BEGIN Provided data

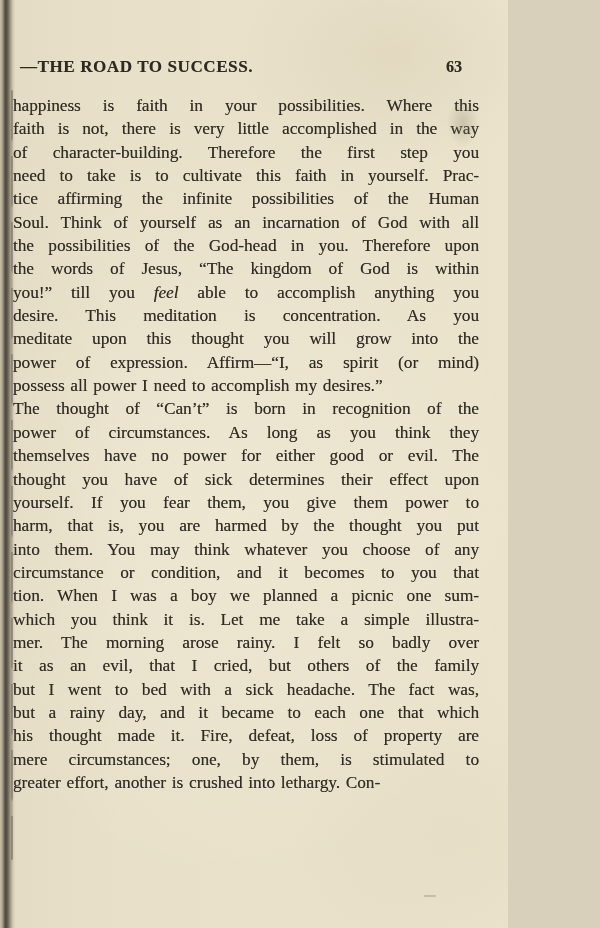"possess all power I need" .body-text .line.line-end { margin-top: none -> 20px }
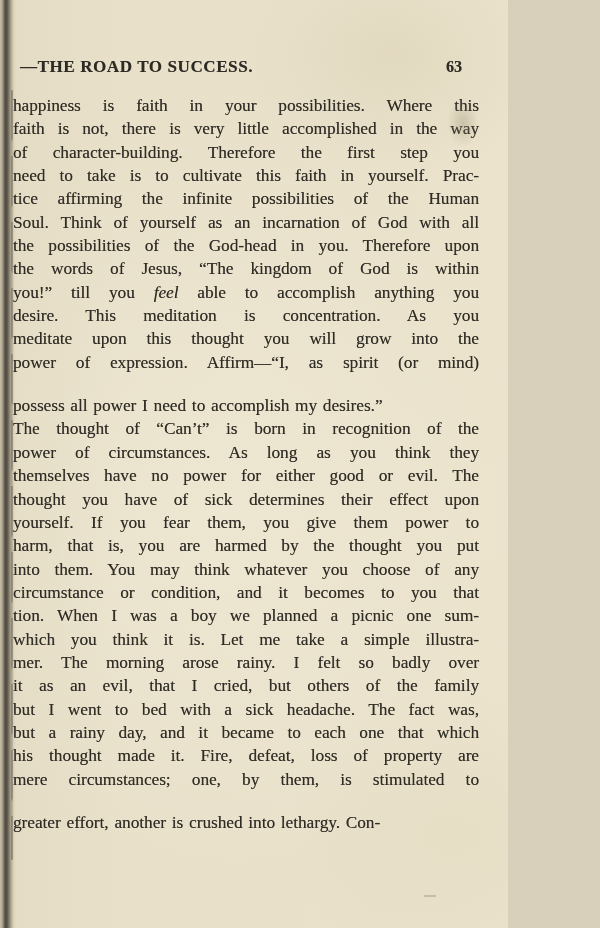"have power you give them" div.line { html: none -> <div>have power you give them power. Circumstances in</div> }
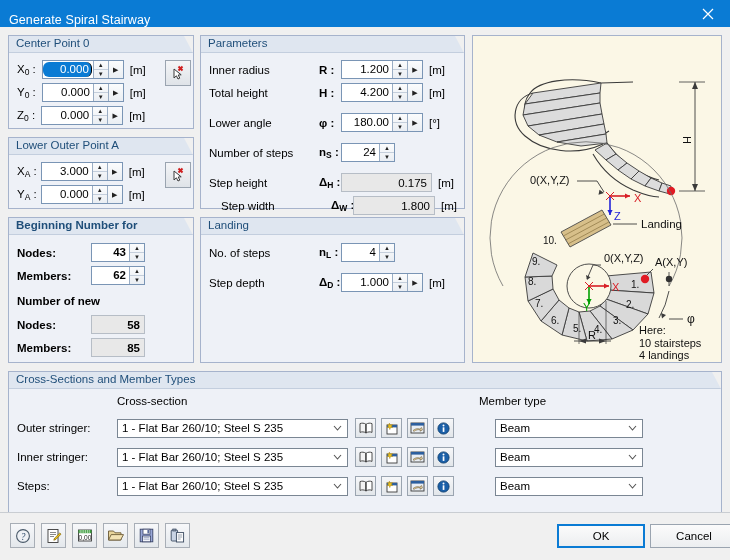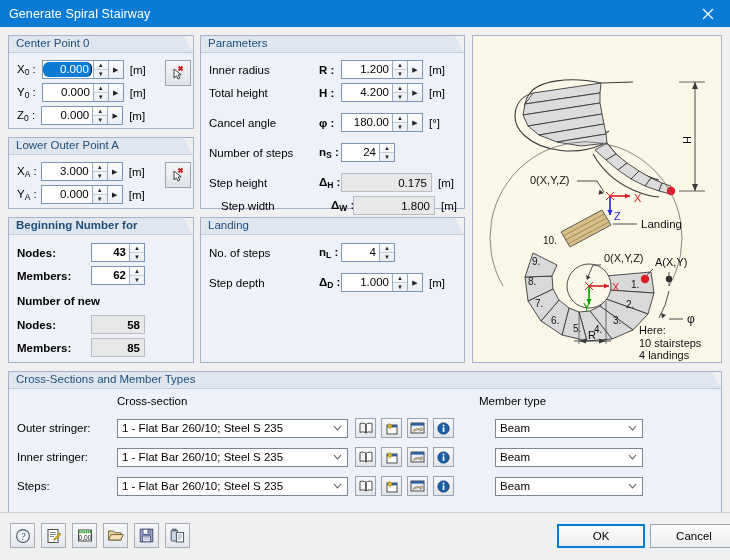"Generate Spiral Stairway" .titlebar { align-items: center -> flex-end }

END Provided data
BEGIN Provided data

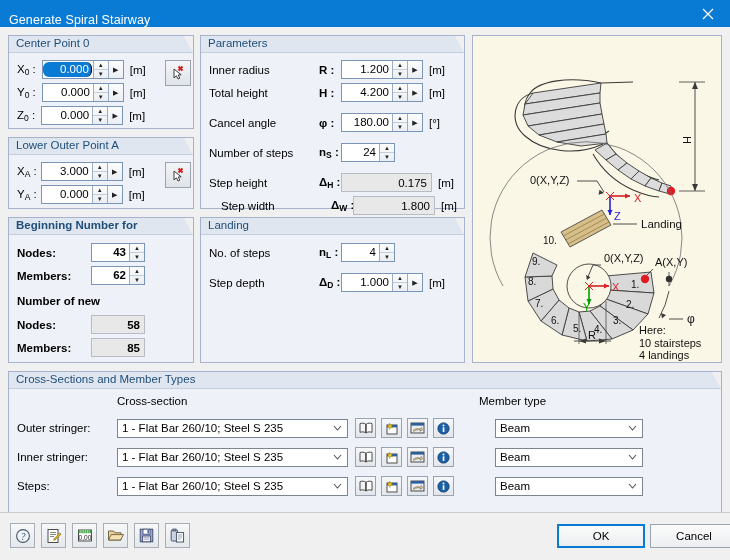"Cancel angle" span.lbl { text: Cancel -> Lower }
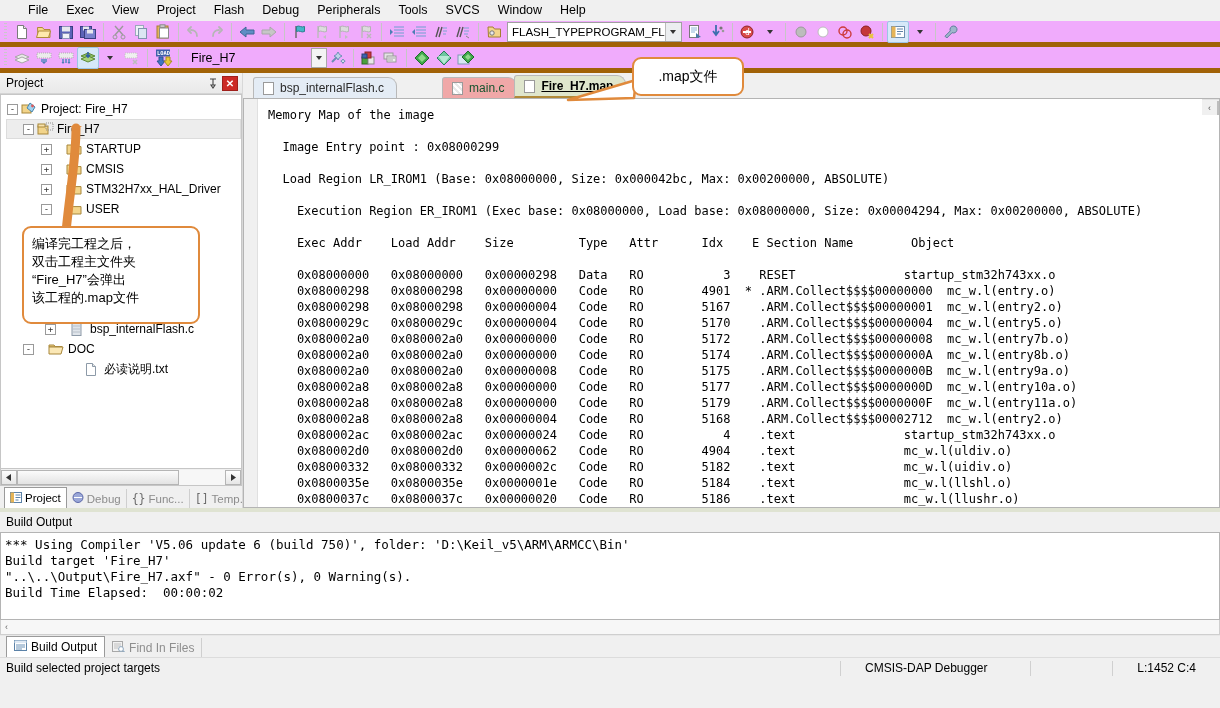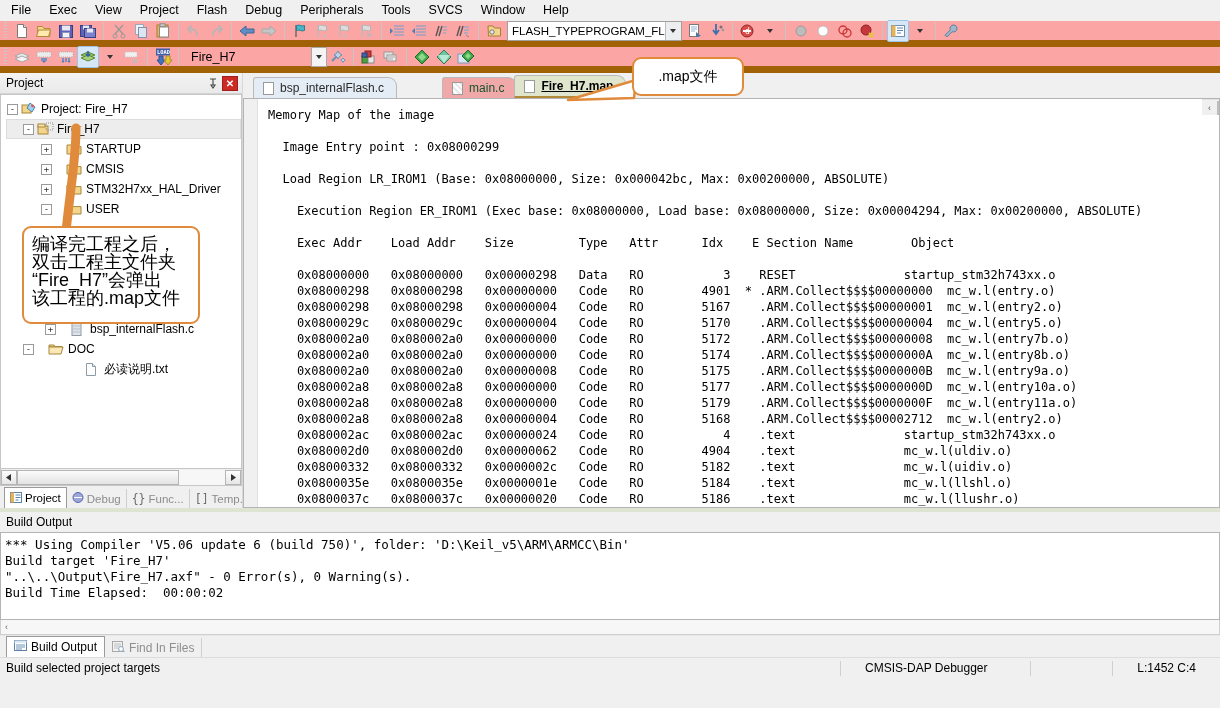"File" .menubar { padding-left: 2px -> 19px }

END Provided data

When you reach the line with "all power I" in the records above, begin repeating the lines exactly, and stop after the line with "align-items: center ->". Skip all pictures.

• **Reply to the task**
"possess all power I need" .body-text .line.line-end { margin-top: none -> 20px }
"have power you give them" div.line { html: none -> <div>have power you give them power. Circumstances in</div> }
"Generate Spiral Stairway" .titlebar { align-items: center -> flex-end }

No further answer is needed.